FLP recently mapped some of the best resilience practices of our members so that other communities and organizations can learn and adapt tools and strategies to their local realities. In this article we’ll talk about one of the inspiring practices developed in Mexico by MUDECI. This is part of a series of articles detailing the best practices of each FLP organization. Check out our blog to read about all of them!

Urban agriculture training center

Ecatepec, located on the outskirts of Mexico City, is mostly an urban municipality shaped by the internal migration.. In the 60s and 70s, it was heavily occupied by rural communities who sought better living conditions. The original inhabitants were dedicated to the cultivation of rice, and the tradition of cultivating in backyard orchards remains.

MUDECI has been developing, an urban agriculture training center aiming to local people in Ecatepec to cultivate backyard gardens for self-consumption since May 2022.

The backyard urban gardens were seen as an opportunity to reduce food insecurity in which many people found themselves, especially those who lost their livelihoods during the COVID 19 pandemic. ,This provided  access to organic food and also sell or share the surplus of their production with their neighbors.

The development and maintenance of urban gardens responds to several contemporary needs, such as community strengthening, landscape improvement, urban habitability, leisure, environmental education, use of rainwater, and appropriation of public spaces.

It also comes from the understanding that the right to land is key to preserving the various local food systems, consumption is less commodified and traditional food knowledge and practices are valued.

This project is the result of the exchange of experiences among grassroots women from Mexico and Nicaragua and fellow grassroots women from Toluca, Tejupilco, State of Mexico and Jojutla.

The transformative power of urban gardens

“Our initiative has contributed to strengthening urban agriculture as a viable alternative for food production in small spaces”, says Elsa María Arroyo Hernández, MUDECI’s general coordinator.

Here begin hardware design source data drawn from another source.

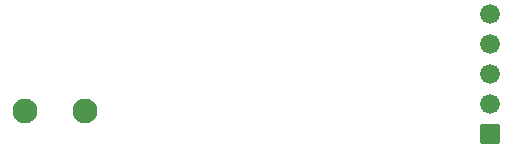
<source format=gbs>
%TF.GenerationSoftware,KiCad,Pcbnew,8.0.8*%
%TF.CreationDate,2025-02-03T12:57:40+08:00*%
%TF.ProjectId,vibration_detection_v02,76696272-6174-4696-9f6e-5f6465746563,rev?*%
%TF.SameCoordinates,Original*%
%TF.FileFunction,Soldermask,Bot*%
%TF.FilePolarity,Negative*%
%FSLAX46Y46*%
G04 Gerber Fmt 4.6, Leading zero omitted, Abs format (unit mm)*
G04 Created by KiCad (PCBNEW 8.0.8) date 2025-02-03 12:57:40*
%MOMM*%
%LPD*%
G01*
G04 APERTURE LIST*
G04 Aperture macros list*
%AMRoundRect*
0 Rectangle with rounded corners*
0 $1 Rounding radius*
0 $2 $3 $4 $5 $6 $7 $8 $9 X,Y pos of 4 corners*
0 Add a 4 corners polygon primitive as box body*
4,1,4,$2,$3,$4,$5,$6,$7,$8,$9,$2,$3,0*
0 Add four circle primitives for the rounded corners*
1,1,$1+$1,$2,$3*
1,1,$1+$1,$4,$5*
1,1,$1+$1,$6,$7*
1,1,$1+$1,$8,$9*
0 Add four rect primitives between the rounded corners*
20,1,$1+$1,$2,$3,$4,$5,0*
20,1,$1+$1,$4,$5,$6,$7,0*
20,1,$1+$1,$6,$7,$8,$9,0*
20,1,$1+$1,$8,$9,$2,$3,0*%
G04 Aperture macros list end*
%ADD10RoundRect,0.050800X0.787400X-0.787400X0.787400X0.787400X-0.787400X0.787400X-0.787400X-0.787400X0*%
%ADD11C,1.676400*%
%ADD12C,2.101600*%
G04 APERTURE END LIST*
D10*
%TO.C,J1*%
X167068500Y-112649000D03*
D11*
X167068500Y-110109000D03*
X167068500Y-107569000D03*
X167068500Y-105029000D03*
X167068500Y-102489000D03*
%TD*%
D12*
%TO.C,P1*%
X132778500Y-110744000D03*
X127698500Y-110744000D03*
%TD*%
M02*

</source>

MUDECI has been achieving a positive impact on the community through its different initiatives, such as the backyard garden project, a community kitchen, the Paulo Freire School Garden, and the selling of local products.

According to Hernández, these initiatives have contributed to improving food security, empowering women, strengthening local economy, and promoting urban agriculture and agroecology. Women have assumed leadership roles in the planning and implementation of climate resilience initiatives.

During this process, communities have diversified the crops they grow to reduce dependence on climate-sensitive crops. Agroecological practices such as rainwater capture, the use of organic fertilizers and the planting of cover crops have been implemented to improve the soil  and climate resistance. Finally, efficient irrigation systems have been developed to optimize water use and to reduce vulnerability to drought in their hydroponic garden and green roof.

Hernández points out that the participation of grassroots women in the planning, implementation and evaluation of projects has been very importantas  they contributed with ancestral knowledge passed on from generation to generation.

“This has always been an agricultural community and there is a lot of knowledge about the land, which was enriched by the contribution of an agronomist engineer who supported us.  It is important to highlight the joy with which the activities such as preparing the land, planting, and distributing the harvest are carried out. That in turn strengthened community work  and common good”, she adds.

Some of the results obtained so far:

  • 100 boys and girls, 120 women and 12 men were trained in agroecological practices, rabbit farming and free-range chickens.
  • The project was selected by the International Institute for Environment and Development (IIED) as a case study.
  • They doubled the goal of serving 1,500 low-cost meals in their community kitchen.

As partners for this practice, MUDECI counts on the Center for Economic, Social and Technological Research in Agribusiness and World Agriculture (CIESTAAM) of the Autonomous University of Chapingo, the Central Campesina Cardenista, and the Network of Women Farmers, Producers and Artisans of Mexico.